I’ve been working on a pretty big project that has left me feeling in many ways dejected. I have been wrapped in this constant feeling of falling short. To put it frankly – I’m not sure I’ve ever failed on this large of a scale in my entire life.
And that’s an awful feeling.
I explained it to a friend: You know how that one time you had a really big test and you didn’t really study for it and you didn’t really understand the information because you weren’t really paying attention in class? And do you remember that sinking feeling of looking at the first question and then the second and third and realizing you had no idea what to do? Do you remember never wanting to feel that way again?

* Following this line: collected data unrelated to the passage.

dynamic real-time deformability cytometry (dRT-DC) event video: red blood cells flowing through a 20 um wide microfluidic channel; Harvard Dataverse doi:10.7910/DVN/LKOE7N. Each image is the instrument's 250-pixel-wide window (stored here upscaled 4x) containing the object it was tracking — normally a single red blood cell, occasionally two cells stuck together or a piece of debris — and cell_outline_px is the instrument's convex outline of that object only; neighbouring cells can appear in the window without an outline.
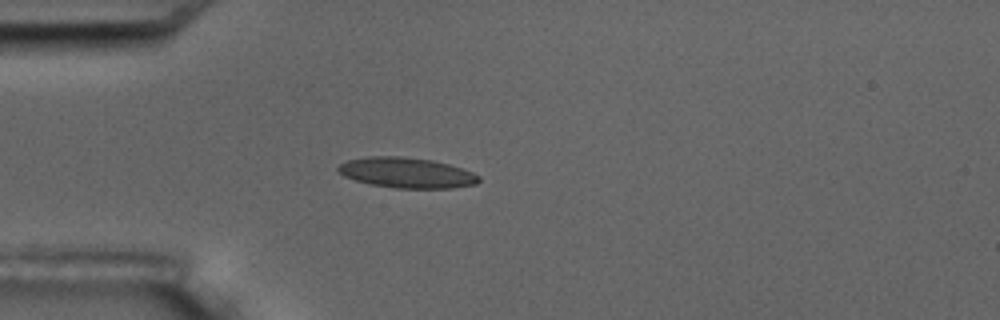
{"species": "common noctule bat (a hibernating species)", "species_latin": "Nyctalus noctula", "temperature_condition": "room temperature", "stored_images_in_passage": 9, "camera_frame_rate_fps": 3000, "um_per_image_px": 0.085, "animal": {"sex": "male", "body_mass_g": 17.5, "forearm_length_mm": 52.3}, "frame": {"image": 1, "passage_image": 3, "time_ms": 3.333, "image_size_px": [1000, 320], "cell_outline_px": [[480, 180], [476, 184], [452, 188], [396, 188], [372, 184], [356, 180], [344, 176], [336, 168], [340, 164], [348, 160], [368, 156], [400, 156], [432, 160], [448, 164], [472, 172], [480, 176]], "centroid_in_image_um": [34.57, 14.68], "position_along_channel_um": 50.4, "area_um2": 24.74}}
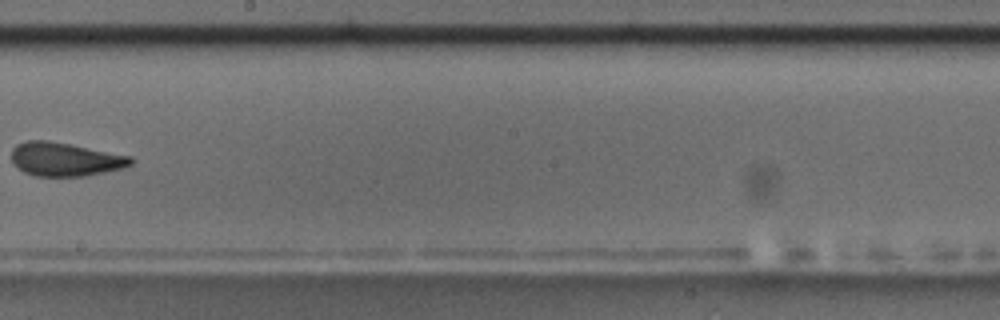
{"frame": {"image": 2, "passage_image": 8, "time_ms": 9.0, "image_size_px": [1000, 320], "cell_outline_px": [[136, 160], [132, 164], [124, 168], [84, 176], [32, 176], [24, 172], [12, 164], [12, 148], [16, 144], [24, 140], [48, 140], [72, 144], [132, 156]], "centroid_in_image_um": [5.54, 13.53], "position_along_channel_um": 242.7, "area_um2": 23.81}}
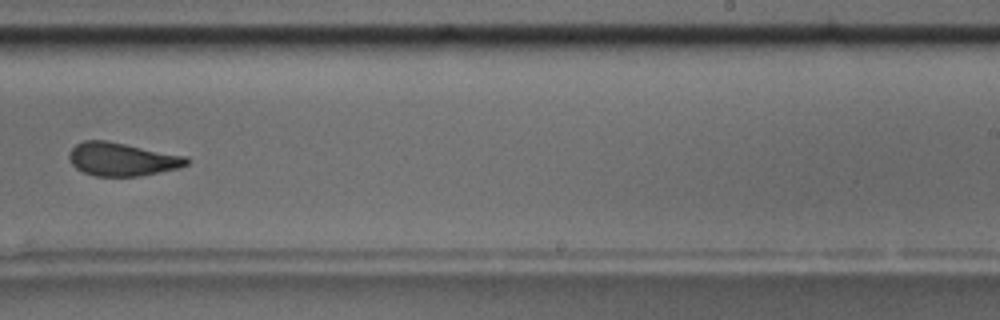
{"frame": {"image": 3, "passage_image": 9, "time_ms": 10.0, "image_size_px": [1000, 320], "cell_outline_px": [[192, 160], [188, 164], [180, 168], [140, 176], [96, 176], [84, 172], [76, 168], [72, 164], [68, 156], [68, 152], [76, 144], [84, 140], [108, 140], [188, 156]], "centroid_in_image_um": [10.42, 13.52], "position_along_channel_um": 278.6, "area_um2": 23.12}}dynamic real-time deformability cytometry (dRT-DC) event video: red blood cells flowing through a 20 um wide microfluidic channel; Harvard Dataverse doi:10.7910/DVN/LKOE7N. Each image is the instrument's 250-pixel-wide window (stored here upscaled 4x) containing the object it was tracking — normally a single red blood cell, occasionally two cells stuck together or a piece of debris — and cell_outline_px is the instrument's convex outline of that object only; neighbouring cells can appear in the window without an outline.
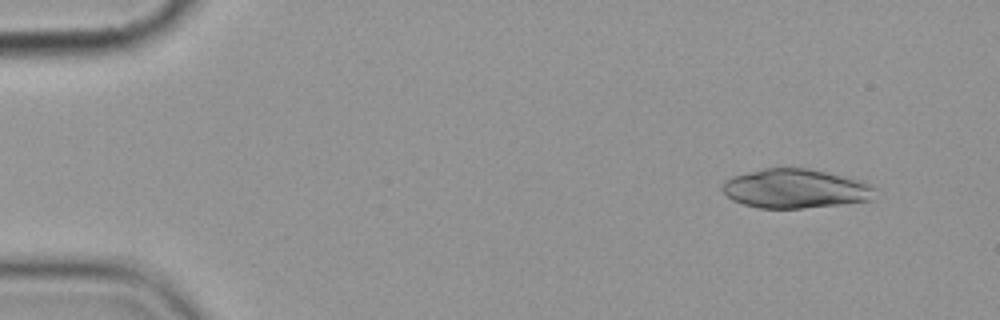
{"species": "common noctule bat (a hibernating species)", "species_latin": "Nyctalus noctula", "temperature_condition": "cold", "stored_images_in_passage": 5, "camera_frame_rate_fps": 3000, "um_per_image_px": 0.085, "animal": {"sex": "female", "body_mass_g": 19.9}, "frame": {"image": 1, "passage_image": 1, "time_ms": 0.0, "image_size_px": [1000, 320], "cell_outline_px": [[876, 188], [872, 200], [840, 204], [804, 208], [756, 208], [732, 200], [720, 188], [724, 180], [732, 176], [764, 168], [808, 168], [864, 180], [872, 184]], "centroid_in_image_um": [67.62, 16.03], "position_along_channel_um": 17.4, "area_um2": 35.14}}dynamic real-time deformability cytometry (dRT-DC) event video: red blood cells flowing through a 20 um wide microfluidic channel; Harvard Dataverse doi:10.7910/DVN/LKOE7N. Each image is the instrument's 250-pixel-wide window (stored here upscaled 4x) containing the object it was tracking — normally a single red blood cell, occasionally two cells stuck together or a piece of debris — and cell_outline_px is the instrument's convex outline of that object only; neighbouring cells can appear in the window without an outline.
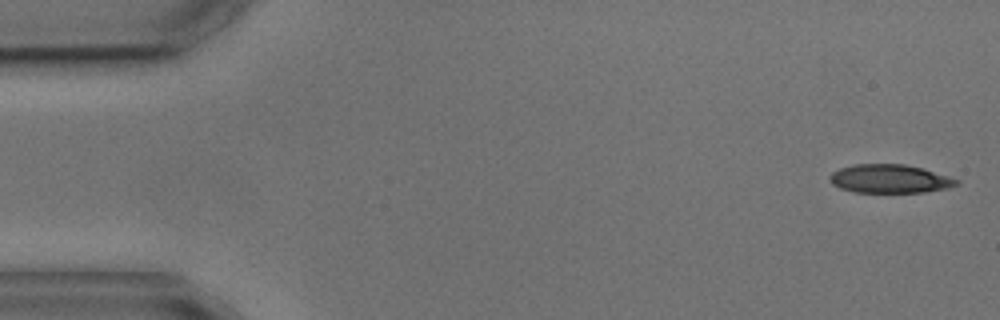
{"species": "common noctule bat (a hibernating species)", "species_latin": "Nyctalus noctula", "temperature_condition": "cold", "stored_images_in_passage": 5, "segment_of_instrument_passage": [2, 2], "camera_frame_rate_fps": 3000, "um_per_image_px": 0.085, "animal": {"sex": "male", "body_mass_g": 17.9, "forearm_length_mm": 54.2}, "frame": {"image": 1, "passage_image": 5, "time_ms": 5.0, "image_size_px": [1000, 320], "cell_outline_px": [[960, 184], [948, 188], [924, 192], [852, 192], [840, 188], [832, 184], [828, 176], [832, 172], [840, 168], [852, 164], [904, 164], [924, 168], [960, 180]], "centroid_in_image_um": [75.63, 15.19], "position_along_channel_um": 9.4, "area_um2": 21.27}}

Think about it: the feeling of having no idea where to even begin or what you to do and just feeling completely helpless? That’s what this feels like – except constantly.
I sat down to work on an old piece of writing when I saw another document that I hadn’t opened since April. I clicked on it cautiously.

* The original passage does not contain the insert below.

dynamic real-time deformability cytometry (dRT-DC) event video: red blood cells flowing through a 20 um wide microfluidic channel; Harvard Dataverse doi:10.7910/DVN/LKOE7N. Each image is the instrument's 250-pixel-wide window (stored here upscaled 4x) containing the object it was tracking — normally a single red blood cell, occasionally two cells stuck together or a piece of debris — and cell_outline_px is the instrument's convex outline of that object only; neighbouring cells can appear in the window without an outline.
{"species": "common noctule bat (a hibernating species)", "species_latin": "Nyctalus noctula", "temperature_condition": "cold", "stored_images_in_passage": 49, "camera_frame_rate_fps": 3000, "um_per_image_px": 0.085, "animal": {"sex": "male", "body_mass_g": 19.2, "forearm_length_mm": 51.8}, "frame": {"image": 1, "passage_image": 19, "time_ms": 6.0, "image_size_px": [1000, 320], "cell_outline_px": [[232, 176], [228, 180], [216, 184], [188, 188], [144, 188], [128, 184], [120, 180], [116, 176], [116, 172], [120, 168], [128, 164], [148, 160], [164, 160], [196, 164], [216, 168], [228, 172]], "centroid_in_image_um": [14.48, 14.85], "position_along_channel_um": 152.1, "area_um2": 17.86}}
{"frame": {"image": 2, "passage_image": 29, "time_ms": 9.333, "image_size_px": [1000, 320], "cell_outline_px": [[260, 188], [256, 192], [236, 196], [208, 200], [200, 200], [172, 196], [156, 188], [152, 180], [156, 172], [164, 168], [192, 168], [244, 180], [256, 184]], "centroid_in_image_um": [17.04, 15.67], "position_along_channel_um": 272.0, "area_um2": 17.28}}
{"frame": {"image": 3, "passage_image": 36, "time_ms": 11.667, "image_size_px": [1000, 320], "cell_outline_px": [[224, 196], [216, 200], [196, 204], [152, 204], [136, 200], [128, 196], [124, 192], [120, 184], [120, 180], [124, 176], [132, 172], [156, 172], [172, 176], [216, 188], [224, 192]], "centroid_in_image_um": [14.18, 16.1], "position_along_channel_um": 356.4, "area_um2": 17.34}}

It was a letter I had written to myself months prior, at the moment I realized I was in over my head. The opening paragraph taunted me:
“I walked down the steps to the subway muttering, “bite off more than you can chew and then keep chewing”

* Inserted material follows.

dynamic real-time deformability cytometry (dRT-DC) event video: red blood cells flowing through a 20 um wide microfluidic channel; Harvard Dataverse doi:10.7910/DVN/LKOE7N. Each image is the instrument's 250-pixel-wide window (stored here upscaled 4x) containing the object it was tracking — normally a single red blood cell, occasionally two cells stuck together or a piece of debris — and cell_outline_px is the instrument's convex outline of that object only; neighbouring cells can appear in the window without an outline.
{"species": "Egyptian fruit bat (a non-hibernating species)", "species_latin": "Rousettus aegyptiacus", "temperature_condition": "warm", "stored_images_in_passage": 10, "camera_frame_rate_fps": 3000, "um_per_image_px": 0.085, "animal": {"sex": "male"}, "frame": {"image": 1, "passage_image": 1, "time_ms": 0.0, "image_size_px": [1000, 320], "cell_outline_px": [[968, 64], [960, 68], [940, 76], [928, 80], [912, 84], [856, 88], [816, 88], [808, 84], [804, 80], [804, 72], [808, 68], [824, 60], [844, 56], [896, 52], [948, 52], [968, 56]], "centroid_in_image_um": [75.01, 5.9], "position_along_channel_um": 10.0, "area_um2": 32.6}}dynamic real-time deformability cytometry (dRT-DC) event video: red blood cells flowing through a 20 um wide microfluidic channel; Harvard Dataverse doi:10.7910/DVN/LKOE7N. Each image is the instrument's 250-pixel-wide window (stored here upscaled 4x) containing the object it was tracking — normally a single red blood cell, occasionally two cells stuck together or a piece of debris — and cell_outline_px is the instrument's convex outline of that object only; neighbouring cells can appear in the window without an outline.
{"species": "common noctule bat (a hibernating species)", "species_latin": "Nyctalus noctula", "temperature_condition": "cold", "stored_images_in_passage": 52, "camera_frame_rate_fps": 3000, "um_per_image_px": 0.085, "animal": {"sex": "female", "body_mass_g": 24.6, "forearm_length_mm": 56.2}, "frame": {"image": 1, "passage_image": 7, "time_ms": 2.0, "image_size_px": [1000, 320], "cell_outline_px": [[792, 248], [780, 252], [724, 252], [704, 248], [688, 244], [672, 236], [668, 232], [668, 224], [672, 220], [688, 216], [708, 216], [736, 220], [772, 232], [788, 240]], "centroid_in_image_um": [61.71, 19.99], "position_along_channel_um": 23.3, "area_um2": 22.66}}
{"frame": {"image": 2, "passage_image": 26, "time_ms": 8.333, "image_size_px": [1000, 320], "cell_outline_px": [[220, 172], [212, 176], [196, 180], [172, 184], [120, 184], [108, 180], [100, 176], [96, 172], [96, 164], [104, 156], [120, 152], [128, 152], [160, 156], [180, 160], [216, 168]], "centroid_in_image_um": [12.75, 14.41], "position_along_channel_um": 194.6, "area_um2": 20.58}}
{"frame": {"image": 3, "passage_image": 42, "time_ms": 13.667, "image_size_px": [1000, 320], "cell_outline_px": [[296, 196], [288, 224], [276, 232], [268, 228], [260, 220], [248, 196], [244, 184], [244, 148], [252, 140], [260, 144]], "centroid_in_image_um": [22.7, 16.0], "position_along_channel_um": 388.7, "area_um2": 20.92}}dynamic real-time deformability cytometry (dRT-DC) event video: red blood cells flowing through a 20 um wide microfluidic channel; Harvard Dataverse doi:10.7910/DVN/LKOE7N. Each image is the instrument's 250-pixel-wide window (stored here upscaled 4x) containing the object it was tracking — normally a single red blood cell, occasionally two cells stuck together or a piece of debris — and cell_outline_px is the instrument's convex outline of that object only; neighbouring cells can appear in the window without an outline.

I kept reading, rolling my eyes at the optimism of my four-month younger self. I kept reading:
“I know that as I sit typing this at 5:13 pm on Saturday, April 29th, I feel a little overwhelmed. I feel like I’ve bitten off a little more than I can chew. But I also know that I would rather choke on greatness than nibble on mediocrity.”
How dare past tense Liz use her favorite tag lines against herself? And then I got to the last part. Just before my classic “Love always” sign off, I did the most in-character thing I have ever done. I typed this:
Dear future-Liz, this is the pep talk you know you’ll need. Save this document. Print it and tape it to your door if you have to. But you can do this. You can do this. You can do this. Moreover, you have to do this. Because if you don’t, who will?
I read those lines over and over again.
I don’t believe in myself right now. I haven’t for a long time. But four months ago, I did. Four months ago, I stared at this same screen and I sat at this same desk and I told myself over and over again that I could do this. Four months ago, I truly believed I could.
I’ve spent quite a lot of time recently mulling over the emotional baggage of being the unprepared test taker. I’ve spent quite a lot of time recently beating myself up over things that are already done and things that are beyond my control. I’ve spent quite a lot of time wrestling with the guilt of letting people down.
As I sit here right now, I only have what’s in front of me. I can continue to waste my time angry at things that should have been handled differently or upset that I didn’t have the foresight to take better charge of my priorities and projects.
Or, I can acknowledge that I need to study harder for the next test. I can cut the ties and let the next test start right now. I can clean slate and begin again today.
Four months ago, I told myself I could do it.
Tired and struggling, I’m rereading my letter now. I can do this. I can do this. I can do this.
Wasted time is less than ideal. Brooding over wasted time is even worse. Let’s flip the script. Let’s read the pep talk.
There’s still a part of you that believes in you. Find that. And begin.